In [20]:
import pandas as pd
import numpy as np
import os
import re
import sys
import torch

!pip install sentencepiece
!pip install transformers
!pip install wandb

from transformers import T5Tokenizer, T5ForConditionalGeneration
import wandb

from torch.utils.data import Dataset, DataLoader
from torch.utils.data.dataloader import default_collate
from torch.nn.utils.rnn import pad_sequence
from torch import cuda



from google.colab import drive
drive.mount('/content/gdrive')
%cd /content/gdrive/MyDrive/CQR/

path = "."

Looking in indexes: https://pypi.org/simple, https://us-python.pkg.dev/colab-wheels/public/simple/
Looking in indexes: https://pypi.org/simple, https://us-python.pkg.dev/colab-wheels/public/simple/
Looking in indexes: https://pypi.org/simple, https://us-python.pkg.dev/colab-wheels/public/simple/
Drive already mounted at /content/gdrive; to attempt to forcibly remount, call drive.mount("/content/gdrive", force_remount=True).
/content/gdrive/MyDrive/CQR


Extraction des données de CANARD sous forme de DataFrame (tableau à deux colonnes) pour les donner au modèle.

*   col1 = CONTEXT = Contexte ( Requête non reformulée + requêtes précédentes et réponses associées)
*   col 2 = REWRITE = Requête reformulée à obtenir



In [21]:
def read_trec(year):
	assert year==2020 or year==2021
	test = pd.read_csv(f'{path}/TREC/trec{year}.csv').reset_index()

(Enregistrements issus d'une collecte de données)
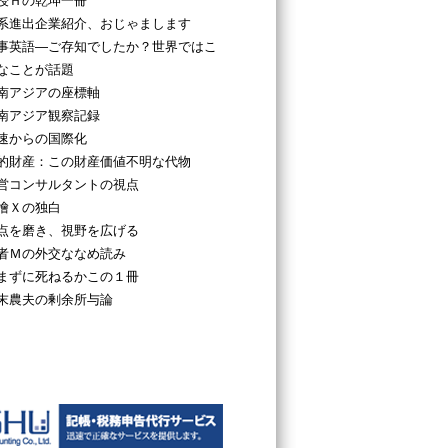
授Ｈの乾坤一冊
系進出企業紹介、おじゃまします
事英語―ご存知でしたか？世界ではこ
なことが話題
南アジアの座標軸
南アジア観察記録
速からの国際化
的財産：この財産価値不明な代物
営コンサルタントの視点
檜Ｘの独白
点を磨き、視野を広げる
者Ｍの外交ななめ読み
まずに死ねるかこの１冊
末農夫の剰余所与論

- Consigne A -
D'après le notebook sur les données CANARD, que contient la colonne REWRITE ?
- Consigne B -
Écrivez la suite du notebook sur les données CANARD après sa dernière ligne.

- Réponse attendue A -
La requête reformulée à obtenir.

- Réponse attendue B -
	return test 

def collectData(): 
  #données entrainement
  train =  pd.read_csv(f'{path}/CANARD/train_.csv')
  #données test
  test = pd.read_csv(f'{path}/CANARD/test_.csv')

  return train[["Context","Rewrite"]], test[["Context","Rewrite"]]


Classe qui utilise les DataFrame (tableau à deux colonnes) collectées précédemment pour les donner au modèle


In [22]:
#Classe pour lire et rendre compréhensible un dataframe et le passer plus tard au modèle
class Dataset_2(Dataset):
	def __init__(self, dataframe, tokenizer, context_len = 512, rewrite_len = 128):
		self.tokenizer = tokenizer
		self.rewrite = dataframe.Rewrite # Questions à obtenir après reformulation
		self.context = dataframe.Context # Contextes

		self.context_len = context_len #Longueur max du contexte pour l'encodage
		self.rewrite_len = rewrite_len #Longueur max de la question réecrite pour l'encodage

	def __len__(self):
		return len(self.context) #Taille du dataset

	#Retourne masque d'attention et input ids de la ligne index du dataframe
	def __getitem__(self, index):
		#Dataframe sous forme de liste puis encoder avec le tokenizer (masque d'attention et input_ids)
		context = str(self.context[index])
		context = ' '.join(context.split())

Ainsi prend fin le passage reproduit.